Record extracts

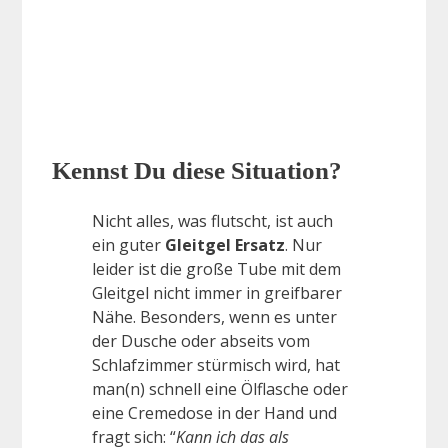
Kennst Du diese Situation?
Nicht alles, was flutscht, ist auch
ein guter
Gleitgel Ersatz
. Nur
leider ist die große Tube mit dem
Gleitgel nicht immer in greifbarer
Nähe. Besonders, wenn es unter
der Dusche oder abseits vom
Schlafzimmer stürmisch wird, hat
man(n) schnell eine Ölflasche oder
eine Cremedose in der Hand und
fragt sich: “
Kann ich das als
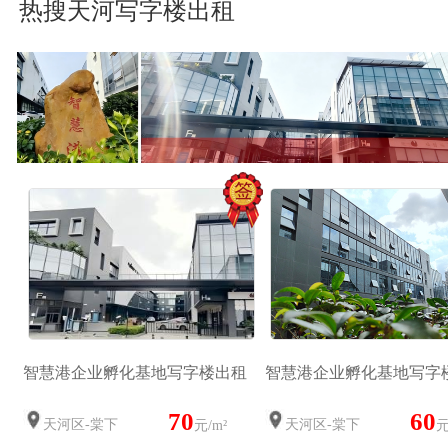
热搜天河写字楼出租
智慧港企业孵化基地写字楼出租
智慧港企业孵化基地写字
70
60
天河区-棠下
天河区-棠下
元/m²
元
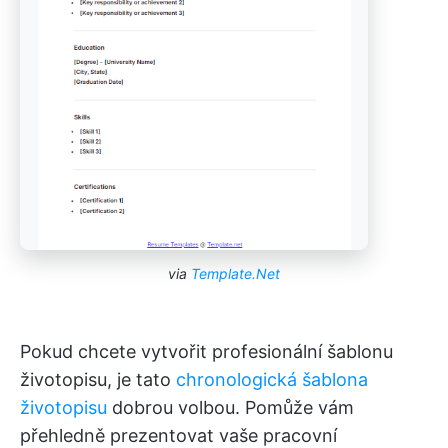
via
Template.Net
Pokud chcete vytvořit profesionální šablonu
životopisu, je tato
chronologická šablona
životopisu
dobrou volbou. Pomůže vám
přehledně prezentovat vaše pracovní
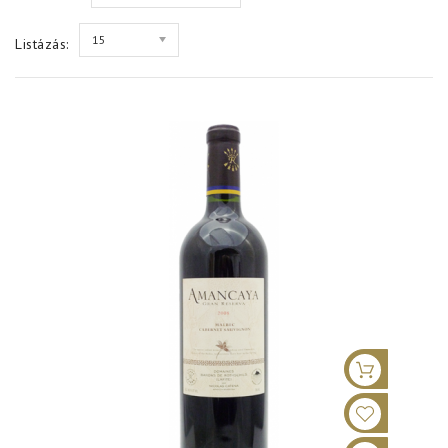
15
Listázás:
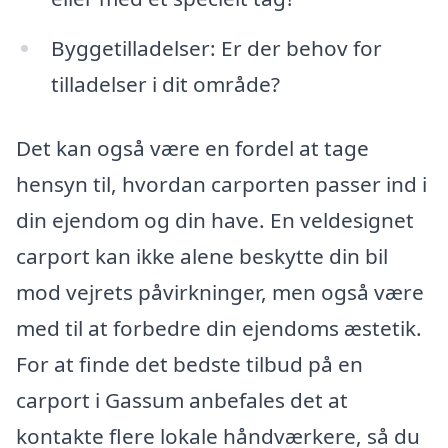
Byggetilladelser: Er der behov for
tilladelser i dit område?
Det kan også være en fordel at tage
hensyn til, hvordan carporten passer ind i
din ejendom og din have. En veldesignet
carport kan ikke alene beskytte din bil
mod vejrets påvirkninger, men også være
med til at forbedre din ejendoms æstetik.
For at finde det bedste tilbud på en
carport i Gassum anbefales det at
kontakte flere lokale håndværkere, så du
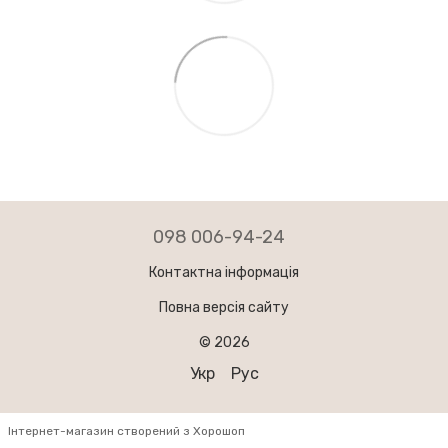
098 006-94-24
Контактна інформація
Повна версія сайту
© 2026
Укр
Рус
Інтернет-магазин створений з Хорошоп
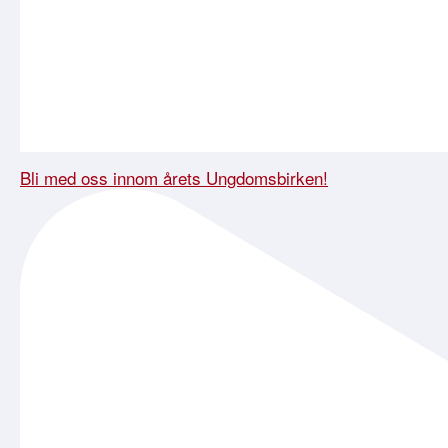
Bli med oss innom årets Ungdomsbirken!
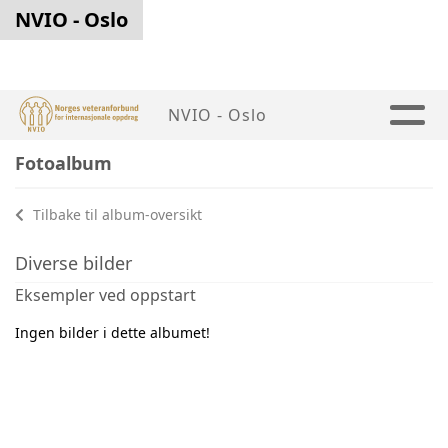
NVIO - Oslo
NVIO - Oslo
Fotoalbum
Tilbake til album-oversikt
Diverse bilder
Eksempler ved oppstart
Ingen bilder i dette albumet!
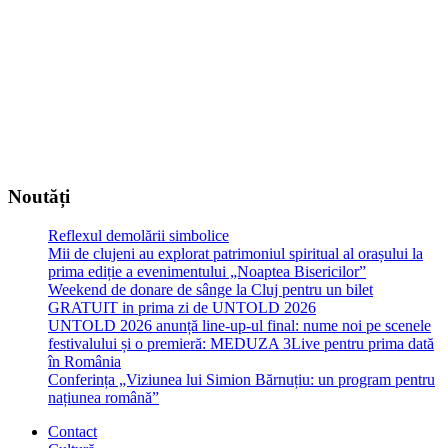
Noutăți
Reflexul demolării simbolice
Mii de clujeni au explorat patrimoniul spiritual al orașului la
prima ediție a evenimentului „Noaptea Bisericilor”
Weekend de donare de sânge la Cluj pentru un bilet
GRATUIT in prima zi de UNTOLD 2026
UNTOLD 2026 anunță line-up-ul final: nume noi pe scenele
festivalului și o premieră: MEDUZA 3Live pentru prima dată
în România
Conferința „Viziunea lui Simion Bărnuțiu: un program pentru
națiunea română”
Contact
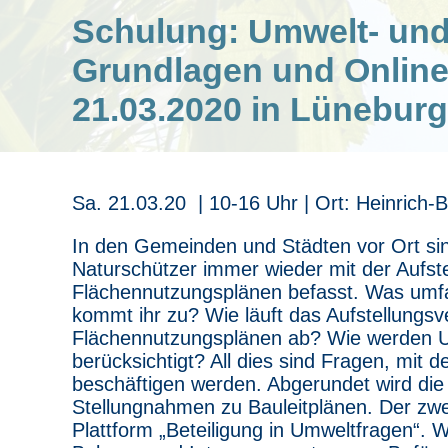
Schulung: Umwelt- und
Grundlagen und Online
21.03.2020 in Lüneburg
Sa. 21.03.20 | 10-16 Uhr | Ort: Heinrich-
In den Gemeinden und Städten vor Ort si
Naturschützer immer wieder mit der Aufs
Flächennutzungsplänen befasst. Was umfa
kommt ihr zu? Wie läuft das Aufstellung
Flächennutzungsplänen ab? Wie werden U
berücksichtigt? All dies sind Fragen, mit
beschäftigen werden. Abgerundet wird die
Stellungnahmen zu Bauleitplänen. Der zwei
Plattform „Beteiligung in Umweltfragen“. W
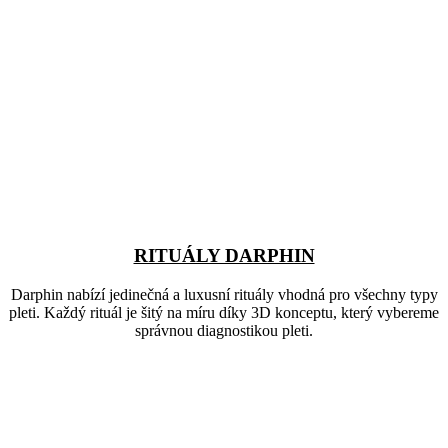
RITUÁLY DARPHIN
Darphin nabízí jedinečná a luxusní rituály vhodná pro všechny typy
pleti. Každý rituál je šitý na míru díky 3D konceptu, který vybereme
správnou diagnostikou pleti.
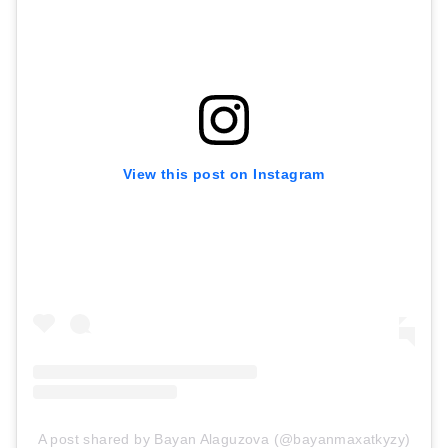
View this post on Instagram
A post shared by Bayan Alaguzova (@bayanmaxatkyzy)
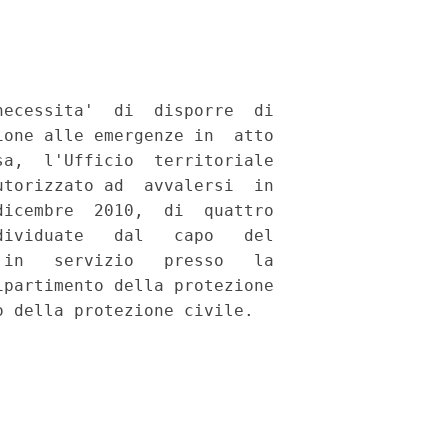
ecessita'  di  disporre  di

one alle emergenze in  atto

a,  l'Ufficio  territoriale

torizzato ad  avvalersi  in

icembre  2010,  di  quattro

ividuate   dal   capo   del

in   servizio   presso   la

partimento della protezione
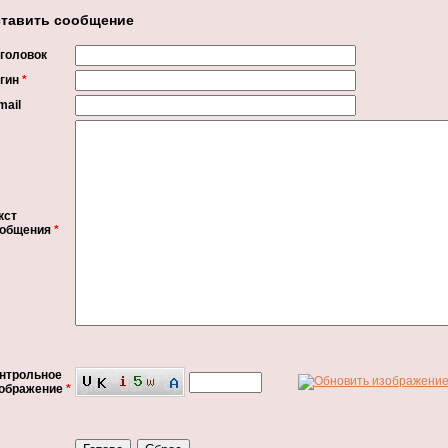
тавить сообщение
головок
гин
*
mail
кст
ообщения
*
нтрольное
ображение
*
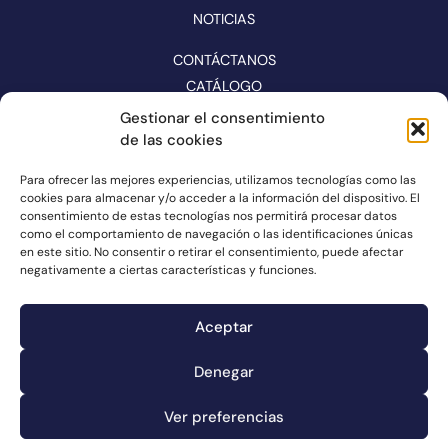
NOTICIAS
CONTÁCTANOS
CATÁLOGO
Gestionar el consentimiento
SÍGUENOS EN REDES
de las cookies
Para ofrecer las mejores experiencias, utilizamos tecnologías como las
cookies para almacenar y/o acceder a la información del dispositivo. El
consentimiento de estas tecnologías nos permitirá procesar datos
como el comportamiento de navegación o las identificaciones únicas
en este sitio. No consentir o retirar el consentimiento, puede afectar
negativamente a ciertas características y funciones.
Aceptar
Denegar
Canal de denuncias
Información de cookies
Ver preferencias
Información legal
Política de privacidad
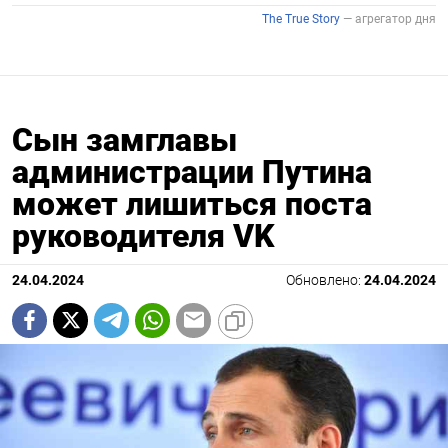
Сын замглавы
администрации Путина
может лишиться поста
руководителя VK
24.04.2024
Обновлено:
24.04.2024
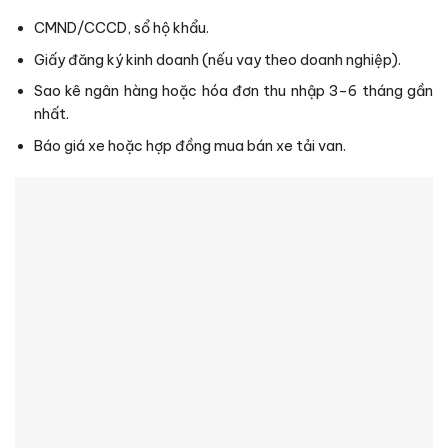
CMND/CCCD, sổ hộ khẩu.
Giấy đăng ký kinh doanh (nếu vay theo doanh nghiệp).
Sao kê ngân hàng hoặc hóa đơn thu nhập 3–6 tháng gần
nhất.
Báo giá xe hoặc hợp đồng mua bán xe tải van.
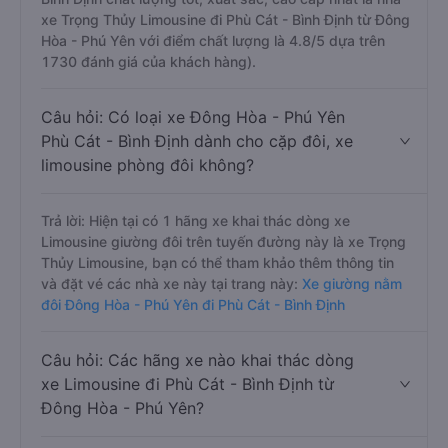
xe Trọng Thủy Limousine đi Phù Cát - Bình Định từ Đông
Hòa - Phú Yên với điểm chất lượng là 4.8/5 dựa trên
1730 đánh giá của khách hàng).
Câu hỏi: Có loại xe Đông Hòa - Phú Yên
Phù Cát - Bình Định dành cho cặp đôi, xe
limousine phòng đôi không?
Trả lời: Hiện tại có 1 hãng xe khai thác dòng xe
Limousine giường đôi trên tuyến đường này là xe Trọng
Thủy Limousine, bạn có thể tham khảo thêm thông tin
và đặt vé các nhà xe này tại trang này:
Xe giường nằm
đôi Đông Hòa - Phú Yên đi Phù Cát - Bình Định
Câu hỏi: Các hãng xe nào khai thác dòng
xe Limousine đi Phù Cát - Bình Định từ
Đông Hòa - Phú Yên?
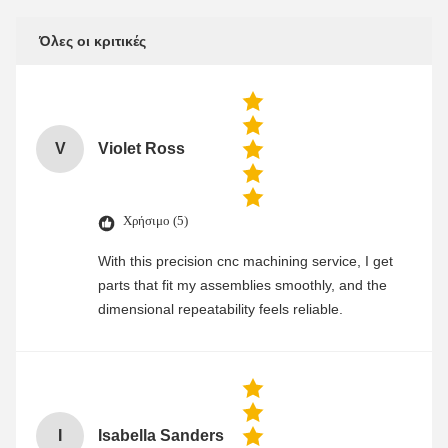
Όλες οι κριτικές
V
Violet Ross
Χρήσιμο (5)
With this precision cnc machining service, I get
parts that fit my assemblies smoothly, and the
dimensional repeatability feels reliable.
I
Isabella Sanders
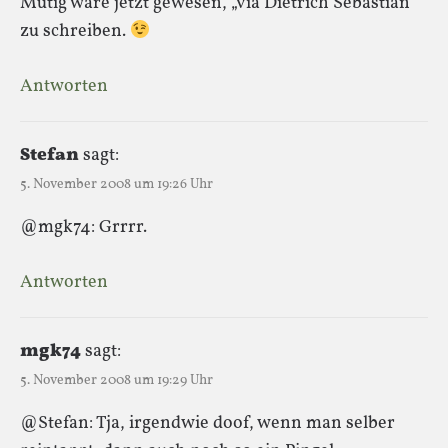
Mutig wäre jetzt gewesen, „via Dietrich Sebastian“
zu schreiben.
Antworten
Stefan
sagt:
5. November 2008 um 19:26 Uhr
@mgk74: Grrrr.
Antworten
mgk74
sagt:
5. November 2008 um 19:29 Uhr
@Stefan: Tja, irgendwie doof, wenn man selber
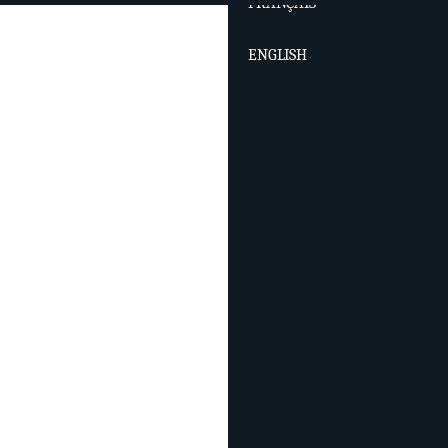
FRANÇAIS
ENGLISH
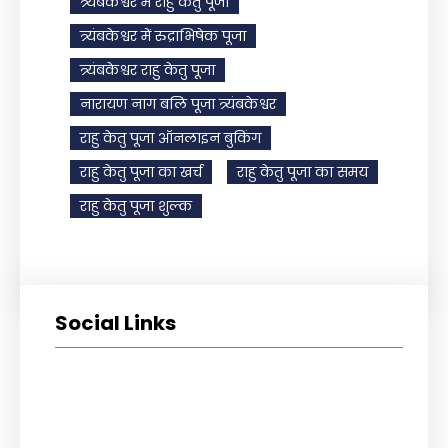
त्र्यंबकेश्वर में राहु केतु पूजा
त्र्यंबकेश्वर में रुद्राभिषेक पूजा
त्र्यंबकेश्वर राहु केतु पूजा
नारायण नाग बलि पूजा त्र्यंबकेश्वर
राहु केतु पूजा ऑनलाइन बुकिंग
राहु केतु पूजा का खर्च
राहु केतु पूजा का समय
राहु केतु पूजा शुल्क
Social Links
Facebook
Instagram
YouTube
X
Pinterest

Aim of the exercise
Count the lines in the items above that contain the word "this". Give only the number.

Problem solution
2